* PAGE EXTRACT:
+---+

A variety of findings specific to Cambodian culture emerged as a result of the KAP study. For many of the respondents, cultural themes likely affected their decision to initiate and continue exclusive breastfeeding for the recommended six months. Results must also be interpreted in reference to Cambodia's historical background. Vast changes occurred within Cambodian society during the years of Khmer Rouge rule (1975–1979) (Ledgerwood 1994). Decisions made by women living in Cambodia today are rooted in historical values that may have been influenced by the Khmer Rouge regime, including a loss of education. This argument is especially important in reference to demographic findings from the KAP study respondents. Mothers participating in the study had a mean age of 29 years, with an age range from 18 to 50 years. This finding suggests that the average respondent was born during the last year of the Khmer Rouge regime and can be identified as a "genocide survivor." Khmer mothers have thus been forced to make profound decisions regarding their health and the health of their infant amidst a country rooted in a history of violence and a society entrenched in poverty.
Additional demographics from this KAP study are revealed as similar to statistical results found in the Cambodia Demographic Health Survey (NIPH, NIS and ORC Macro, 2006). A comparison of the two studies reveals little change in attribute characteristics of Khmer women from the province of Kep (see Table 4).

+---+

* REQUIREMENT:
In the text on the Cambodian breastfeeding study, what was the mean age of the participating mothers?

* RECORDED INFORMATION:
+---+

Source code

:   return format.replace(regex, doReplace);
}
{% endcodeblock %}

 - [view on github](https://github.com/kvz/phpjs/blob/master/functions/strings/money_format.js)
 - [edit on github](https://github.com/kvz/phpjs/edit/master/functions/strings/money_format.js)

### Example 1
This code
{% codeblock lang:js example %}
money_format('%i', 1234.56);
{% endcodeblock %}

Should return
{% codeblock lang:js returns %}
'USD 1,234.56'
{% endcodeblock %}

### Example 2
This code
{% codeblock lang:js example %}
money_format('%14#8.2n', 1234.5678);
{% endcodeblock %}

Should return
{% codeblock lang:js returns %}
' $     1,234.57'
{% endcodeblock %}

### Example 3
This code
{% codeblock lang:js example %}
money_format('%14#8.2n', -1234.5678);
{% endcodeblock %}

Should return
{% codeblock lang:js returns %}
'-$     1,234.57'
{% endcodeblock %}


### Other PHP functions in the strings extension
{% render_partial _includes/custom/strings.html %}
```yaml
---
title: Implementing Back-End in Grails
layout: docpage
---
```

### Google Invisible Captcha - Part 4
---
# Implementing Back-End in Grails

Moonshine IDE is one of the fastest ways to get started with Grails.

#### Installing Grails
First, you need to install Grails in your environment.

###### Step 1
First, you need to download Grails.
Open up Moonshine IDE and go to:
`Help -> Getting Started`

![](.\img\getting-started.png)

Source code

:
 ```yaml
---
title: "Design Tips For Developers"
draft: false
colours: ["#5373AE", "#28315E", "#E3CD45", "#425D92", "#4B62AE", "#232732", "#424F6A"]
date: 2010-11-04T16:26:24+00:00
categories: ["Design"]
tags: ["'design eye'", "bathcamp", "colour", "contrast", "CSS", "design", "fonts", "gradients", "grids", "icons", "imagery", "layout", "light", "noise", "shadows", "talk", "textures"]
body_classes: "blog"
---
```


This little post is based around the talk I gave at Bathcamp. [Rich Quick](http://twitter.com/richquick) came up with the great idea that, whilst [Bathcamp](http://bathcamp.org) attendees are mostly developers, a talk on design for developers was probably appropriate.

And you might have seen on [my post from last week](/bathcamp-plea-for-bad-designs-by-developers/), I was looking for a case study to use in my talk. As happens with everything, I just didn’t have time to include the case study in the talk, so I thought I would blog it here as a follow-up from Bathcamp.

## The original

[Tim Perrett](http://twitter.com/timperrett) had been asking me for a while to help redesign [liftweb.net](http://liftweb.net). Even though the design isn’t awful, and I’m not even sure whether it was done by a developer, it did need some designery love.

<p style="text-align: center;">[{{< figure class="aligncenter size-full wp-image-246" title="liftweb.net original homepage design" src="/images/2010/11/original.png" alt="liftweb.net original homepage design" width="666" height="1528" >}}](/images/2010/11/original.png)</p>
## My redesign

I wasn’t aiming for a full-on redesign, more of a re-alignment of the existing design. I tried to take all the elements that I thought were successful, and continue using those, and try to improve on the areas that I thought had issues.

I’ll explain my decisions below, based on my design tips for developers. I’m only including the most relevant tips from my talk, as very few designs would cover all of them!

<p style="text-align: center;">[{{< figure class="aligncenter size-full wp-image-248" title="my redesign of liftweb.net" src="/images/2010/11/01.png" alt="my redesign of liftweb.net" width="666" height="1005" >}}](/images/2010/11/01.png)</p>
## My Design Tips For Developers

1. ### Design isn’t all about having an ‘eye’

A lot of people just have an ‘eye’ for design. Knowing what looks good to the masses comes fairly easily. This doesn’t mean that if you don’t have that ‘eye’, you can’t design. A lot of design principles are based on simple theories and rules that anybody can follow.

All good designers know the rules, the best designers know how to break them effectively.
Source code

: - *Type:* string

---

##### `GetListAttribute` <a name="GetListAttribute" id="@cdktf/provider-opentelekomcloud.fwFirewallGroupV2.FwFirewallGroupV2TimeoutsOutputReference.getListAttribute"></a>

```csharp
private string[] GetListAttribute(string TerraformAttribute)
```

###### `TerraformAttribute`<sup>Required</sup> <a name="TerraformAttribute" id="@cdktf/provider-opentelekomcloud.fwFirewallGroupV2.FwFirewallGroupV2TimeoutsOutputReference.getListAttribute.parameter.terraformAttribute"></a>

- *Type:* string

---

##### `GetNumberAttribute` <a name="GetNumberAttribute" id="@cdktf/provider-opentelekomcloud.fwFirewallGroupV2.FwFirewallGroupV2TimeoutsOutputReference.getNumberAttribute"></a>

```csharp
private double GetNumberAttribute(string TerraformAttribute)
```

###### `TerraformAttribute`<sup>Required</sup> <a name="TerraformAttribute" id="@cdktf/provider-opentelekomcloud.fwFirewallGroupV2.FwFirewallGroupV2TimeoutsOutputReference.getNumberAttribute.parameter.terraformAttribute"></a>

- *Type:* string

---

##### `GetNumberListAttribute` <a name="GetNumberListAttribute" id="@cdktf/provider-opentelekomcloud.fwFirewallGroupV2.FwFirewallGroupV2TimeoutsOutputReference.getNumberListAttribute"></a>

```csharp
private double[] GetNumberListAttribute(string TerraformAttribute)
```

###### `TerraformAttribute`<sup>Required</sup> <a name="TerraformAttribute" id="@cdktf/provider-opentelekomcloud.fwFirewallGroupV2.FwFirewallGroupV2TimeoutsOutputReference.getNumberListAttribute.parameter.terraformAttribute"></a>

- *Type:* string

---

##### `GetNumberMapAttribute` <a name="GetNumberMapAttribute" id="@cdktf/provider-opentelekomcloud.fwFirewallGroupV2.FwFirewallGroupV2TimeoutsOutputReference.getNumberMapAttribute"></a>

+---+

* TASK RESULT:
29 years